+++ TEXT EXCERPT
The LEGO Star Wars sets for Rogue One were a downright steal — especially when they went on fairly deep discount after the marketing and promotion surrounding the movie had faded. (I rarely buy multiple copies of LEGO sets, but I bought three copies of the stellar 75172 Y-wing.) It remains to be seen what, if any, discount this set will receive (beyond the 20% it’s already been discounted on Amazon), but the base price of $50 for 540 pieces is $10 higher than the price for the older version at $40 for 449 pieces and three minifigs. Regardless, accounting for the extra parts and minifig plus a bit of inflation, the price is fairly equivalent.
But let’s be honest with ourselves. As cool as the re-colored raider AT-ST might be, most of us will probably buy the set just for the Mandalorian minifig. It’s undeniably the star of the set, but I’ve always loved Klatooinians, so more is never a bad thing in my book.
++++++
## [TASKS TO CARRY OUT]
• 1. Answer these questions using the LEGO Star Wars excerpt:
(a) How many copies of the 75172 Y-wing did the writer buy?
(b) What base price and piece count are given for this set?
(c) Which minifig is called the star of the set?
• 2. From the LEGO Star Wars excerpt, quote the part that opens with the words "But let’s be" and closes with "in my book.".
+++ PROVIDED DATA
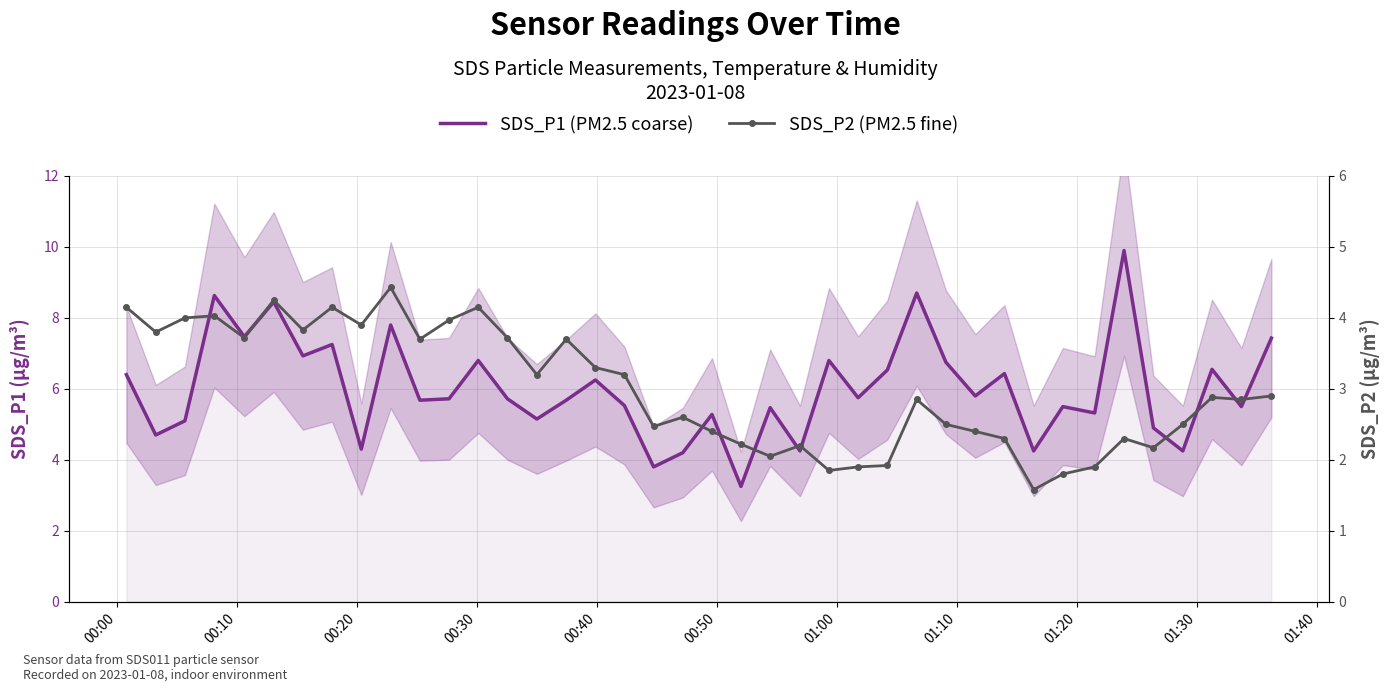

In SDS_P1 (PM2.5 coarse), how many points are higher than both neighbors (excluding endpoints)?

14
++++++
## [ANSWERS FOR EACH ITEM]
• 1.
(a) Three copies.
(b) $50 for 540 pieces.
(c) The Mandalorian minifig.

• 2.
But let’s be honest with ourselves. As cool as the re-colored raider AT-ST might be, most of us will probably buy the set just for the Mandalorian minifig. It’s undeniably the star of the set, but I’ve always loved Klatooinians, so more is never a bad thing in my book.